Мирян у вечерни обычно собиралось не так уж много, но никогда не случалось такого, чтобы их не было вовсе. В тот вечер в монастырский храм пришел из города Мартин Белкот, который хотел возблагодарить Господа за возвращение сына, а заодно, конечно, сказать сердечное спасибо брату Кадфаэлю. Когда служба закончилась, он задержался и подождал в аркаде, пока братья выйдут из церкви, и, увидев у южной двери Кадфаэля, двинулся ему навстречу.
- Брат, я хочу поблагодарить тебя за то, что мой сорванец вернулся домой и так легко отделался. За такие фортели его запросто могли бросить в подземелье замка.
- Меня благодарить нечего, я же не имел власти его освободить. Это Хью Берингар счел возможным отпустить паренька домой. И поверь мне, Берингар человек честный и порядочный, он не терпит несправедливости, и что бы ни случилось, ты можешь рассчитывать на его непредвзятость. Так что советую тебе всегда говорить ему правду.
- Правду, да не всю, - усмехнулся Белкот. - Не спорю, с мальчонкой он обошелся великодушно, но даже ему я всего не расскажу. Пока Эдвин не окажется в такой же безопасности, как и Эдви, я никому не могу доверить, где он. Но тебе, брат...
- Нет, - поспешно возразил Кадфаэль, - мне тоже лучше ничего не знать. - Я надеюсь, что скоро у него не будет причин прятаться, но это время еще не пришло.

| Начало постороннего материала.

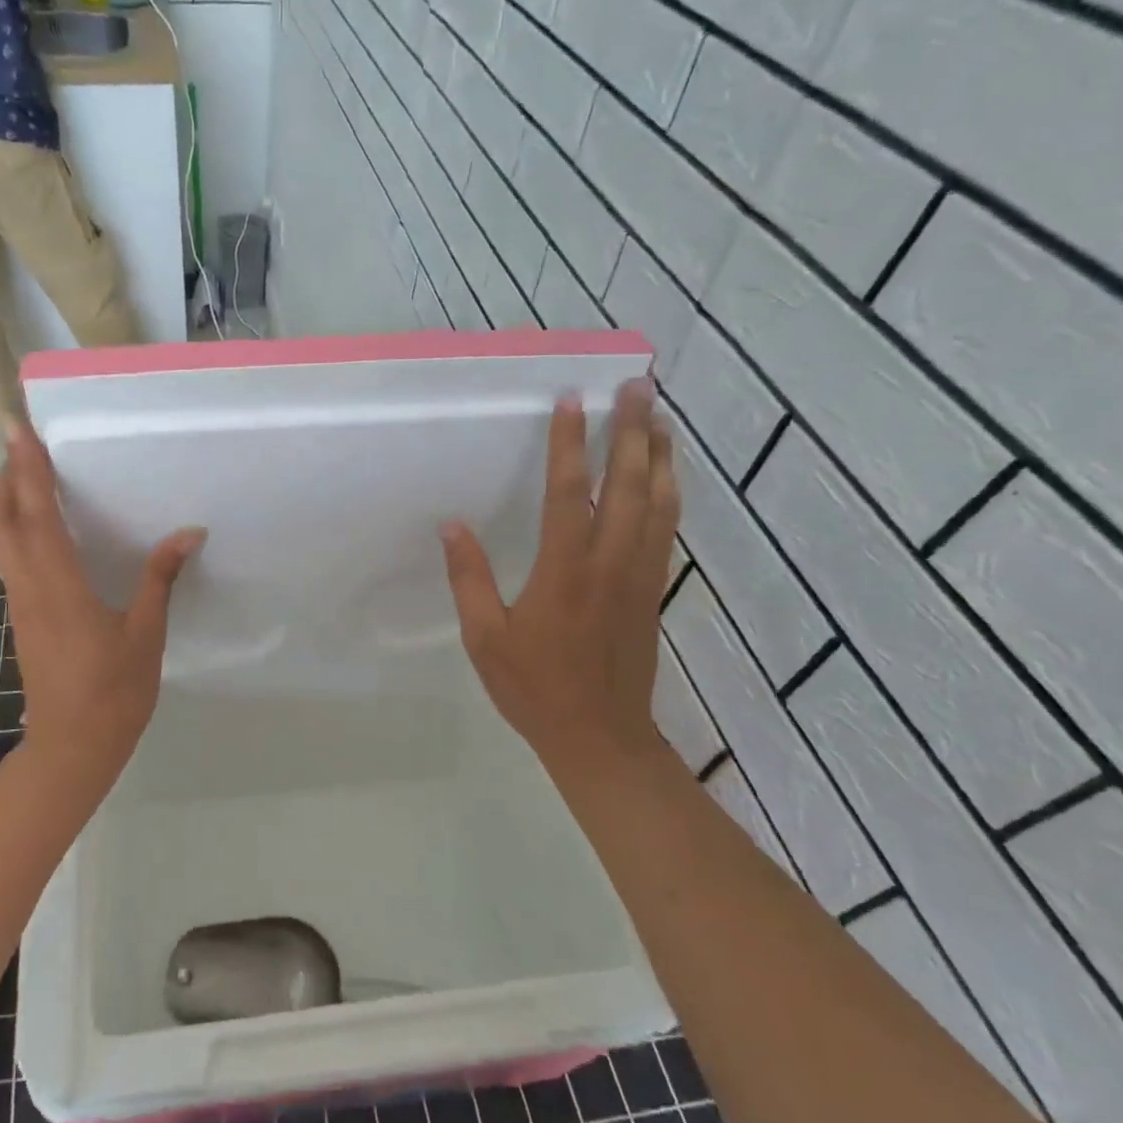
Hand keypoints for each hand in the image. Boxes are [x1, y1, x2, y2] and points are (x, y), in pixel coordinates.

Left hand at [0, 428, 204, 779]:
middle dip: (4, 477)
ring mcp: (20, 602)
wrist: (72, 747)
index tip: (18, 429)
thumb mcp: (145, 633)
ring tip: (35, 476)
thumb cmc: (113, 692)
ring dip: (6, 500)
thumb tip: (188, 532)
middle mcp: (28, 585)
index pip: (35, 514)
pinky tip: (49, 529)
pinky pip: (11, 558)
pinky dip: (18, 529)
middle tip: (28, 449)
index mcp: (58, 585)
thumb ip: (160, 578)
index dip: (26, 468)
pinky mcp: (23, 616)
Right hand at [440, 381, 677, 778]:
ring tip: (661, 418)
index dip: (569, 445)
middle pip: (630, 485)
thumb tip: (452, 526)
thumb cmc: (534, 687)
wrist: (600, 736)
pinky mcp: (654, 590)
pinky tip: (668, 478)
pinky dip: (671, 494)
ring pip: (660, 503)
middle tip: (638, 387)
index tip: (571, 401)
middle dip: (633, 432)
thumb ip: (469, 579)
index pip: (569, 493)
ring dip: (662, 456)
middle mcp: (610, 563)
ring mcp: (640, 576)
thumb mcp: (485, 638)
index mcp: (564, 571)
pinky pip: (667, 530)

А дома у тебя все в порядке? Как Эдви, ему ведь здорово попало?
- Что с ним станется? Небось рад, что схлопотал пару шишек, чувствует себя героем. Без того ему это приключение было бы не в радость. Он ведь сам все и придумал. Но все-таки это заставило его малость присмиреть, что вовсе не худо. Он отроду не был таким послушным, да и работает с большим рвением, чем обычно. He то, чтобы мы накануне праздника решили завалить его работой. Просто так вышло: Эдвина-то нет, а Меуриг отпросился навестить родню на Рождество. Потому дел у меня невпроворот и есть, чем занять моего оболтуса.
- Стало быть, Меуриг навещает родичей?
- Каждый год, на Рождество и Пасху, Меуриг ведь родней своей дорожит, это точно.

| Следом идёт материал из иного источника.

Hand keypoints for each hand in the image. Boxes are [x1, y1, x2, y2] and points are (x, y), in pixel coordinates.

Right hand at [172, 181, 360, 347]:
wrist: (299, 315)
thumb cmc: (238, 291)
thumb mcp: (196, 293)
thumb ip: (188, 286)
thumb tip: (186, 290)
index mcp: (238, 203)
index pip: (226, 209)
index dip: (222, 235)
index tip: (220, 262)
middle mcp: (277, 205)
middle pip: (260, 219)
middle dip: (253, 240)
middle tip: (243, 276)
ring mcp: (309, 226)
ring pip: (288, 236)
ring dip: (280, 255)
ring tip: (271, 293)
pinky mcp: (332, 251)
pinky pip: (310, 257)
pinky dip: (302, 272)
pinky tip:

Кадфаэль припомнил, как в тот день, когда он впервые встретил Меурига, тот сказал: "Моя родня - это родичи моей матери. Отец мой не был валлийцем". Не удивительно, что парню захотелось съездить на праздник в родные края.

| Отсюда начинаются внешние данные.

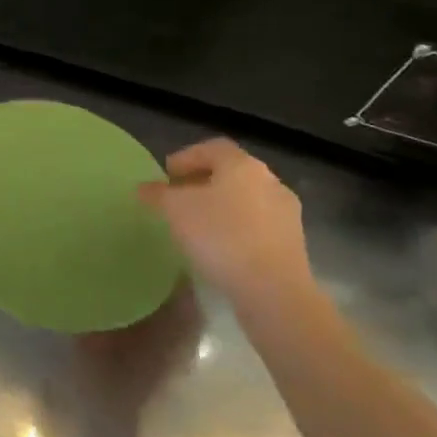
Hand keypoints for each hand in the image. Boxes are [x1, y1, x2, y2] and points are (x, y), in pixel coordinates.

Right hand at [137, 139, 316, 309]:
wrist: (272, 288)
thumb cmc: (220, 236)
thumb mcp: (175, 210)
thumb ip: (157, 194)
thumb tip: (144, 188)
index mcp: (243, 166)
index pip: (212, 148)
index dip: (186, 157)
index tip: (167, 175)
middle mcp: (269, 181)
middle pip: (231, 172)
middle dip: (203, 181)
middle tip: (178, 197)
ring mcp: (286, 212)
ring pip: (245, 198)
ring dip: (221, 205)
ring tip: (197, 224)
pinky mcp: (292, 241)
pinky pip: (257, 223)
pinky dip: (236, 226)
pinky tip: (220, 246)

- Да пребудем мы с миром в Рождество Христово, - возгласил Кадфаэль. Он всей душой верил, что Рождество принесет мир, эту уверенность подкрепляла хранившаяся на полке его сарайчика улика.
- Аминь, брат! Ты здорово помог мне и моей семье, так что если тебе самому потребуется помощь, только скажи.
Мартин Белкот вернулся в свою мастерскую с чувством исполненного долга. Братья же Марк и Кадфаэль, напротив, отправились на ужин с ощущением того, что им свой долг еще только предстоит исполнить.
- Я пойду в город с утра пораньше, - шепнул Марк на ухо Кадфаэлю в уголке зала капитула, в то время как брат Фрэнсис бубнил на латыни что-то уж вовсе невразумительное. - Заутреню я пропущу, и епитимьи мне не миновать, но какое это имеет значение?
- Ну уж нет, - тоже шепотом твердо возразил Кадфаэль, - отправишься после обеда, когда по правилам тебе положено работать на своем месте. А поскольку ты мой помощник, то можно считать, что это будет самое что ни на есть законное поручение. Нарушать монастырский устав, даже и в мелочах, я тебе не позволю.